Work instructions>
Go through the data below. List every line that holds the word "Left".

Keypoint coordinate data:
———
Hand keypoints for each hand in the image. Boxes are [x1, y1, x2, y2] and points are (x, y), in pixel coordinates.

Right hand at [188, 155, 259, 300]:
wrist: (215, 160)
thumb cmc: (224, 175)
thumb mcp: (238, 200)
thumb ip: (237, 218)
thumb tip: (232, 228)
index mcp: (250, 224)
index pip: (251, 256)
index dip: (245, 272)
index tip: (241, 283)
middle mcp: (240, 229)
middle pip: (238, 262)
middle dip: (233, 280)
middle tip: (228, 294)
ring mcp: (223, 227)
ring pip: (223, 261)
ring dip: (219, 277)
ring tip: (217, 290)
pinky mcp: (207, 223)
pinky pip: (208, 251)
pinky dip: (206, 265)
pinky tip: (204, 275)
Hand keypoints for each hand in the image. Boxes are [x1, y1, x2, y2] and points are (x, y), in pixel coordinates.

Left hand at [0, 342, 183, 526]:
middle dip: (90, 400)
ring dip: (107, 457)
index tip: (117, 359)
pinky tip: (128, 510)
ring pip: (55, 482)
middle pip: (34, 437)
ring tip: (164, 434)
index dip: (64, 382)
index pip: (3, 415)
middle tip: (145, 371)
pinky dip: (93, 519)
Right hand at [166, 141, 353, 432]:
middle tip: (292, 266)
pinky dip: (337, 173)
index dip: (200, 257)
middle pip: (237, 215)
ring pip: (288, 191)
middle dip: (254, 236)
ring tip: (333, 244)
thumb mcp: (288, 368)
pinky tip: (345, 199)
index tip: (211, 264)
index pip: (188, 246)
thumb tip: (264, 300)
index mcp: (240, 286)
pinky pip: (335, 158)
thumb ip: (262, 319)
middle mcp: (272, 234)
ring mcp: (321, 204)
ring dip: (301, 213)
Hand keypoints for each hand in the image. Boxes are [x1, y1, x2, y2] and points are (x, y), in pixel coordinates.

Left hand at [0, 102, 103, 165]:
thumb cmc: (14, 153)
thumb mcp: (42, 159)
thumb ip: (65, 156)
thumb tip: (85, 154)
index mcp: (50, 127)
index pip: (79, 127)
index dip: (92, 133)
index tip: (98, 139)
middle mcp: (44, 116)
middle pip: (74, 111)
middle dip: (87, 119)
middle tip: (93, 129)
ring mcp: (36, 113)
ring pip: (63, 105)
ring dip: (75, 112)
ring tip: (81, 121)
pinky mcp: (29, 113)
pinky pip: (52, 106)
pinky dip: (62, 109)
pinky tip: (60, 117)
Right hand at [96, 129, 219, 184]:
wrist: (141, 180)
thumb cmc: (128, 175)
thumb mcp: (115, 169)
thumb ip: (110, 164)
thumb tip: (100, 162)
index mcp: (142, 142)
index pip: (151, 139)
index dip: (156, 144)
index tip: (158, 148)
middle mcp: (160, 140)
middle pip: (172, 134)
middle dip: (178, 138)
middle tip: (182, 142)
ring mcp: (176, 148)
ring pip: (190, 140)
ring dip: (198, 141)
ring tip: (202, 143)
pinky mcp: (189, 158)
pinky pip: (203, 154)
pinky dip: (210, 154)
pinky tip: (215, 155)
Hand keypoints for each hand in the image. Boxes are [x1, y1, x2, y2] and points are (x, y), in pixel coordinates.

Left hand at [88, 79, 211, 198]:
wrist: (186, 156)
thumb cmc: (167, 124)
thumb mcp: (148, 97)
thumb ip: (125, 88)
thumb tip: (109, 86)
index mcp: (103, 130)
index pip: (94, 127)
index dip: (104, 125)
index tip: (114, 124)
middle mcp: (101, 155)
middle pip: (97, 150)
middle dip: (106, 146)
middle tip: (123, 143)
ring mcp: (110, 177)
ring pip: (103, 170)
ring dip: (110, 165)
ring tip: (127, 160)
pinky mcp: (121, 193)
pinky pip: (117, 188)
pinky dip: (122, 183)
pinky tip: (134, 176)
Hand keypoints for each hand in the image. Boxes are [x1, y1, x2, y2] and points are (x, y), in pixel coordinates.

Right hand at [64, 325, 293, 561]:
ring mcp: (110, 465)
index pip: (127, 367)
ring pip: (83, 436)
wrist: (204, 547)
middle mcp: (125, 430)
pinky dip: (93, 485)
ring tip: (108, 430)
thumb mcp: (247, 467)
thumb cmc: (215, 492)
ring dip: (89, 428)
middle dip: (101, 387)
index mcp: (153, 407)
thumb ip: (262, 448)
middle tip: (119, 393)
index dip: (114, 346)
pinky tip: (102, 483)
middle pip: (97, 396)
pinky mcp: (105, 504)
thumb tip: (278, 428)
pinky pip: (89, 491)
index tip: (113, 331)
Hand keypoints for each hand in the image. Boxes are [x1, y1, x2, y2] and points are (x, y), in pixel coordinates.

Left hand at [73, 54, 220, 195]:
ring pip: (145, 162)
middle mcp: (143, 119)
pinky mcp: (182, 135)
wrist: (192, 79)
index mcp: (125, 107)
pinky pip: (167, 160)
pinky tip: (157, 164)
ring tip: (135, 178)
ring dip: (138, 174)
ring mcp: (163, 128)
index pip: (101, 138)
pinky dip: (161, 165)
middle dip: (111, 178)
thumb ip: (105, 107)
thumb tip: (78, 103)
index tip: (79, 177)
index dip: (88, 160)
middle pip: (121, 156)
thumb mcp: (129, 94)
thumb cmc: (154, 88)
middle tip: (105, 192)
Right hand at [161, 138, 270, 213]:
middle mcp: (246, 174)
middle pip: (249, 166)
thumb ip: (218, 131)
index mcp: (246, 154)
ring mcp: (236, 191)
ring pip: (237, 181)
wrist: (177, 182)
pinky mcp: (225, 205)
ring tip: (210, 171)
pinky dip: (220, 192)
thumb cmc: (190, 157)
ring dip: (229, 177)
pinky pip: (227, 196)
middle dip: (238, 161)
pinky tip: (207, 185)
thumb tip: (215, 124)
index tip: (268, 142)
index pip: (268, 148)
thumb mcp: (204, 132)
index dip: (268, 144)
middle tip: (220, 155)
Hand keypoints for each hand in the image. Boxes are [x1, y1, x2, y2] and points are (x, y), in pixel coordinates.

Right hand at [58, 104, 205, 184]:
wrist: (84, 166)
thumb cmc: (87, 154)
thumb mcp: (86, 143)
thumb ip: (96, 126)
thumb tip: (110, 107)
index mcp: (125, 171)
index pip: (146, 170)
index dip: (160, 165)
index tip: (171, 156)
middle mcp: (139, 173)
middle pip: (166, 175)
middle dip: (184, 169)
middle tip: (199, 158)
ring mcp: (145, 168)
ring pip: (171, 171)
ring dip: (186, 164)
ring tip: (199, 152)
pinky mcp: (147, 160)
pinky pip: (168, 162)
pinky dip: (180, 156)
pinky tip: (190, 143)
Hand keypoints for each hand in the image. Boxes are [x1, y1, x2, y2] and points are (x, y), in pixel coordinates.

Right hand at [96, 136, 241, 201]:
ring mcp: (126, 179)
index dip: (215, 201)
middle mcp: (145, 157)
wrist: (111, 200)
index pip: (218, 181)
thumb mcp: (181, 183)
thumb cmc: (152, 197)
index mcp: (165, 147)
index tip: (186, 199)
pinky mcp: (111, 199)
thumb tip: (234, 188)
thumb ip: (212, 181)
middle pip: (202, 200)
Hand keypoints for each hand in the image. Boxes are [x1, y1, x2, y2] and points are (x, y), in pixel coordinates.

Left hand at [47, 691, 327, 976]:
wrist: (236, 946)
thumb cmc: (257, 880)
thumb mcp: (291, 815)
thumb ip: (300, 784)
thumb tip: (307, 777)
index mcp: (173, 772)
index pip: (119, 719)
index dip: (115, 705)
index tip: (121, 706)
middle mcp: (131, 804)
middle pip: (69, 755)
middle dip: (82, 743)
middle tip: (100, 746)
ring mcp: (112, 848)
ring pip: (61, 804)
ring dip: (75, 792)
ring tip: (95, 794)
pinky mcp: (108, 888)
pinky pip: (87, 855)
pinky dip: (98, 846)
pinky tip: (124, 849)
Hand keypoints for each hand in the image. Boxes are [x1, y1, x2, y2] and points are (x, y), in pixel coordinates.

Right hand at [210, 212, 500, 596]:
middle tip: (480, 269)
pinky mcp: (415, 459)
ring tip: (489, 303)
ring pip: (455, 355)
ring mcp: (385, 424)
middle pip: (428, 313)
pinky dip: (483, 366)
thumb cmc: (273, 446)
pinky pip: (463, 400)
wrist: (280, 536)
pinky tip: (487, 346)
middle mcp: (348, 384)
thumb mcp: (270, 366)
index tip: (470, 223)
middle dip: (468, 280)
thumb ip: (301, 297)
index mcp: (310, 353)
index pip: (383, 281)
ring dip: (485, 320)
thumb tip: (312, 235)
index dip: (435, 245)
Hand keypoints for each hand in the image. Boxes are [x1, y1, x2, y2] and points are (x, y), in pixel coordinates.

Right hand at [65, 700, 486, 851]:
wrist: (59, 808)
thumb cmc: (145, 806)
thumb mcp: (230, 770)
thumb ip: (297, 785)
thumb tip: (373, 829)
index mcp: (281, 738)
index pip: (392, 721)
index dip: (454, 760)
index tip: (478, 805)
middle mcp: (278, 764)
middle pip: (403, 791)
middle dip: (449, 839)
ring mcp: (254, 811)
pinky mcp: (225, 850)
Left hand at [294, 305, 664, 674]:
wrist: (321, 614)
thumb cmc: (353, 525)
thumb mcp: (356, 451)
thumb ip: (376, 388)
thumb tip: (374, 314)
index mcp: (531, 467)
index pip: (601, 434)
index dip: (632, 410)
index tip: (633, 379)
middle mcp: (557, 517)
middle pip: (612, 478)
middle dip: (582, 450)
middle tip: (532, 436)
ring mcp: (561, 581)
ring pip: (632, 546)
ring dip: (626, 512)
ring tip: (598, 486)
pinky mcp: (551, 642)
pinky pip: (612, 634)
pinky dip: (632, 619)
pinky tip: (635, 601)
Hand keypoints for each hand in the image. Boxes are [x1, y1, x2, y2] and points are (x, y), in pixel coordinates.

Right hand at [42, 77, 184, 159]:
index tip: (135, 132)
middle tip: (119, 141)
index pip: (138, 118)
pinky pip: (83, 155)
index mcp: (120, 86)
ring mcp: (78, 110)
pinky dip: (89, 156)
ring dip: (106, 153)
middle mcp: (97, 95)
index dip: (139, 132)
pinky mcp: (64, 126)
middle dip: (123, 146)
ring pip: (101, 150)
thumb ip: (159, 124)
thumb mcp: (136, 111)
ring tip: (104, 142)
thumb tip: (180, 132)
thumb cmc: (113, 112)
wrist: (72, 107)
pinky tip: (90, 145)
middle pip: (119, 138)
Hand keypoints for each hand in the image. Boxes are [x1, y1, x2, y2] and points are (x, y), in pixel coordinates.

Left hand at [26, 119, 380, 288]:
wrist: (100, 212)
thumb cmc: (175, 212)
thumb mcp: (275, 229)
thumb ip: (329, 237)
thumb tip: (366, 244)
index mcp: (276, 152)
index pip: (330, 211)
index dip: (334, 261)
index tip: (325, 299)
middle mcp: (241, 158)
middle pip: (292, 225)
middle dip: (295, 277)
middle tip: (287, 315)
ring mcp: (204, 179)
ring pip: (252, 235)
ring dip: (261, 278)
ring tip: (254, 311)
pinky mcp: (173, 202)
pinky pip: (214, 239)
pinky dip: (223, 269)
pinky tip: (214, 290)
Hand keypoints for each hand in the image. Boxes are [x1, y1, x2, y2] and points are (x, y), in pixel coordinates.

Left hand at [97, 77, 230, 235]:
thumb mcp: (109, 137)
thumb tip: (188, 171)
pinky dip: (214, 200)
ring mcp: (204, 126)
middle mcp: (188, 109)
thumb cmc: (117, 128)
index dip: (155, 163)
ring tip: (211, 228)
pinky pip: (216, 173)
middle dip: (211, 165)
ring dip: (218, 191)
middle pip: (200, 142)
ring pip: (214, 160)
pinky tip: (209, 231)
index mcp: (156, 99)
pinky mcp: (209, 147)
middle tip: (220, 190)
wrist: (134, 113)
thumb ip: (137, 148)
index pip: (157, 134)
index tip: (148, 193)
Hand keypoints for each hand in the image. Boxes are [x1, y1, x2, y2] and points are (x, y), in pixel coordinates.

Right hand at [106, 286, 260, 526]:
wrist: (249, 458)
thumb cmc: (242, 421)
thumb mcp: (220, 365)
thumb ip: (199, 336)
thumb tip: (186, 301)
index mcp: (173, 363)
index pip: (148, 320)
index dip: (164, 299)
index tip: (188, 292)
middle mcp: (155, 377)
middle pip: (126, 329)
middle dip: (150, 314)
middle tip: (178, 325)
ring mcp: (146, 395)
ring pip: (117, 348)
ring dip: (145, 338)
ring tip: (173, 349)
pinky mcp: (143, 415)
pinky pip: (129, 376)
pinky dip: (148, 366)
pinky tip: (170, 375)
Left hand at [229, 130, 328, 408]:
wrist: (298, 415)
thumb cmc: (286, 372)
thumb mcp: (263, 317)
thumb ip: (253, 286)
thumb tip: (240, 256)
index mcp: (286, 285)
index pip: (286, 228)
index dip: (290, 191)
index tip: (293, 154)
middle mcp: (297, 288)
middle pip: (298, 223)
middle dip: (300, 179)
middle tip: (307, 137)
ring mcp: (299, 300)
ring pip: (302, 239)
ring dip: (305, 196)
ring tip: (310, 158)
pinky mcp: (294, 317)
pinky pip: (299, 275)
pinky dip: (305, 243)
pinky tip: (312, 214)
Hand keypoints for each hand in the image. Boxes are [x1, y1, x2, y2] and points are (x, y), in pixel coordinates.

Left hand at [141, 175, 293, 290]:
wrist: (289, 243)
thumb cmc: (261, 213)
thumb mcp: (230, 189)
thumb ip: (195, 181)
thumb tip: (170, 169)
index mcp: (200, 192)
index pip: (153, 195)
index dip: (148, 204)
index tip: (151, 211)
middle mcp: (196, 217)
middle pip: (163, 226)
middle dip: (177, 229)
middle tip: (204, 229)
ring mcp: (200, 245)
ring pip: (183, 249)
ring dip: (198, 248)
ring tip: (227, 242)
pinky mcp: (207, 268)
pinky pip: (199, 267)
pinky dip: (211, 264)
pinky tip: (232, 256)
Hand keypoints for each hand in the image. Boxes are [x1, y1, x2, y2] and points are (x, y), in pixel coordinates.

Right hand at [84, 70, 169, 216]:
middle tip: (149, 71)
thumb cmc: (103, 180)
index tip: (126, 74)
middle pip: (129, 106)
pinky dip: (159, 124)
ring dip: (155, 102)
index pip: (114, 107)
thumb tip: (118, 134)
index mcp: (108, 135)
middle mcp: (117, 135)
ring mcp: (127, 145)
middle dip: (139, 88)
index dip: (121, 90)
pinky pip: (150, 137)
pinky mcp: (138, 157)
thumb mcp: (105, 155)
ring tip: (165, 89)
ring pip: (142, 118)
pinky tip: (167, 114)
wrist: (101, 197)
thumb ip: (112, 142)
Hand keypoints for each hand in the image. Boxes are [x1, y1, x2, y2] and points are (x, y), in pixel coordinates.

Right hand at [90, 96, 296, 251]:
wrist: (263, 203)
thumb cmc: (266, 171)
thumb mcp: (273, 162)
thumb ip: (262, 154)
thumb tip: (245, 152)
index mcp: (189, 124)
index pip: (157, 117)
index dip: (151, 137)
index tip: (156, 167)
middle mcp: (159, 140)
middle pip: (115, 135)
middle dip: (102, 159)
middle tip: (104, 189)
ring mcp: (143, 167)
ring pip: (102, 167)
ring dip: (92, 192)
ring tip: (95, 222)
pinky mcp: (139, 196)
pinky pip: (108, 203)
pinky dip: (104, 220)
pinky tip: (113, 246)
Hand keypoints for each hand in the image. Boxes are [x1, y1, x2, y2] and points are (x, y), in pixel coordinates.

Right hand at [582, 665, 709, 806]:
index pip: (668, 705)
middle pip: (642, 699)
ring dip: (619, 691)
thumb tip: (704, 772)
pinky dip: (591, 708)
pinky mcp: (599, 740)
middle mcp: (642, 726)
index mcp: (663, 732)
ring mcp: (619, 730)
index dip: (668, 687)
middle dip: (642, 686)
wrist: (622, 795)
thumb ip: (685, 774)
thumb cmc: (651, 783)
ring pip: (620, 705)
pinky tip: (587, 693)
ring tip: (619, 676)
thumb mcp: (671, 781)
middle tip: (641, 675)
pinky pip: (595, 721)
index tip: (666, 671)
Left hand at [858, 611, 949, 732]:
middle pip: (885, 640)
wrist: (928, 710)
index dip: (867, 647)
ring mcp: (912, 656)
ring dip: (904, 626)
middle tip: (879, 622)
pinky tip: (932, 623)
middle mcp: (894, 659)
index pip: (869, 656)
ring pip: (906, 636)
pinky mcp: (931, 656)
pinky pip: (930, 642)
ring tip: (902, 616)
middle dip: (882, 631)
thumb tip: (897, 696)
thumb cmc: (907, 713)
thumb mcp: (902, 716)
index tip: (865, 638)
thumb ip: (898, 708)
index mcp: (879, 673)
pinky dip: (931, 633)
———
Task response>
Left hand at [0, 342, 183, 526]:
Left hand at [0, 102, 103, 165]:
Left hand at [88, 79, 211, 198]:
Left hand at [73, 54, 220, 195]:
Left hand at [47, 691, 327, 976]:
Left hand at [294, 305, 664, 674]:
Left hand at [26, 119, 380, 288]:
Left hand at [97, 77, 230, 235]:
Left hand at [229, 130, 328, 408]:
Left hand at [141, 175, 293, 290]:
Left hand at [858, 611, 949, 732]:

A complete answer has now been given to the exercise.